The Hon. TONY KELLY: While the Federal Government sits on its hands, the Iemma Government is leading the way in Australia when it comes to driving growth in the ethanol and biofuel industries. We all know that, for a whole host of reasons, the use of biofuels such as ethanol and biodiesel makes sense for New South Wales and the nation. It makes sense for the environment and our efforts to combat greenhouse gas emissions; it makes sense for rural and regional jobs; and it makes sense for diversifying our energy supply and taking pressure off our spiralling fuel trade deficit, which has gone from $488 million to $10 billion in a decade. It makes sense to use biofuels in the future in attempting to reduce petrol prices.
Because it makes sense, New South Wales is leading a concerted push by the states to promote the fledgling domestic biofuel industry. However, what does not make sense is the weakness that the Federal Government is displaying when it comes to ethanol. The Federal Government talks tough when it comes to ethanol, but simply goes missing when it comes to concrete action. Instead, the Federal Government punishes the use of biodiesel; even the programs it touts as helping biofuel are riddled with sneaky cop-out clauses. For instance, last year the Federal Government announced the ethanol distribution program, which, on the surface, was a seemingly sensible move designed to help meet the costs of converting service station tanks to enable them to hold ethanol-blended fuel. What the Federal Government cleverly hid in the fine print was that the program would run for only 12 months, concluding on 1 October this year. That was never going to be long enough for the many thousands of New South Wales retailers to evaluate and organise their upgrades.
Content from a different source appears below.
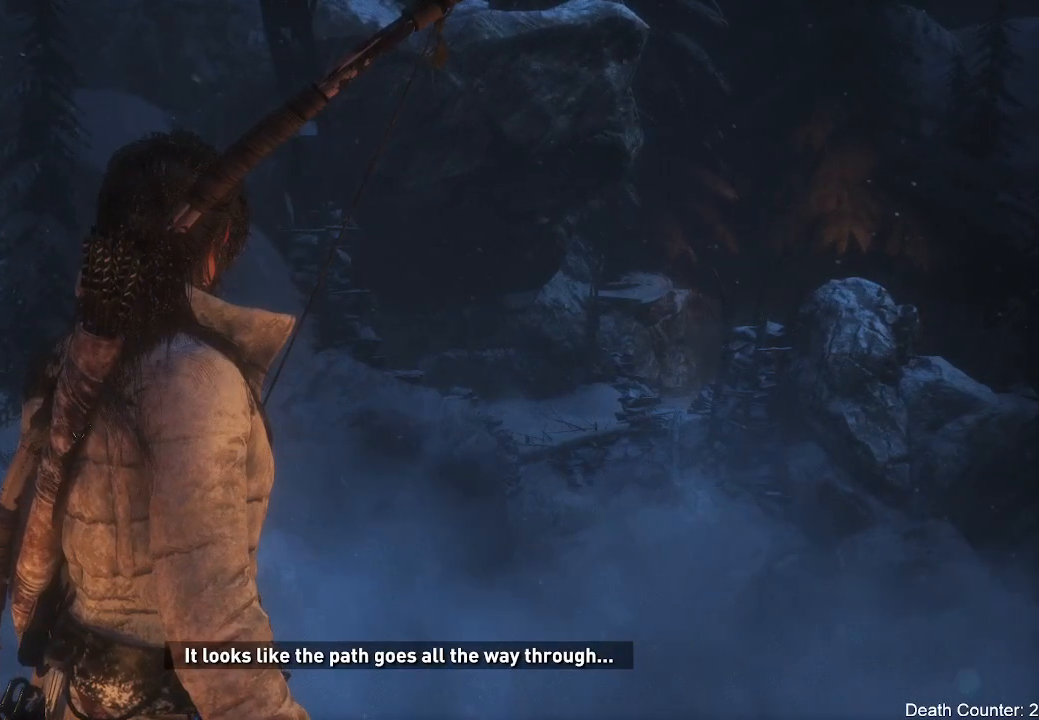
{"dt_ms": 500, "buttons": [], "left_stick": "center", "right_stick": "center", "events": [[33, "L2", "down"], [433, "L2", "up"]]}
With the leadership of the states, products such as E10 are really gaining traction, with retailers and consumers alike beginning to realise the benefits offered by ethanol-blended fuels. However, with limited manpower to carry out the upgrades many operators face missing out on that crucial subsidy when the unrealistic time limit expires. We are left with a typical Federal Government ploy: a nice sound bite and media release but with a clever sunset clause that ensures that the Federal Government does not have to make any real financial commitment to the ethanol industry. It is The Nationals who should really hang their heads in shame over the ethanol issue. The Nationals, the former Country Party—but which is now a long way from the country—should pull out all stops when it comes to the biofuel industry. A developing biofuel industry means jobs and investment for rural and regional Australia. Despite that and despite the drought, The Nationals sit still—saying nothing, doing nothing and helping no-one. They are as powerless in government in Canberra as they are impotent in Opposition in New South Wales.
If any Coalition members in this House had even a shred of interest in creating jobs for the people they represent, they would be banging on John Howard's door demanding that he extend this rebate, demanding he set an ethanol mandate, and demanding this important industry receive the support and direction it needs and deserves as it establishes itself across the country. The Iemma Government is getting on with the job of supporting the biofuel industry.
Shortly the Government will introduce legislation requiring that 2 per cent of all petrol sold in New South Wales be ethanol. We have established the E10 Task Force to chart a course for the development of that industry and to look at an extension of the mandate to a possible 10 per cent level by 2011. The Iemma Government has led by example by requiring its own fleet to use biofuel—that is, all the government fleet where available and practical. That is concrete action by the New South Wales Government against wishy-washy weasel words that will never work. [ Time expired.]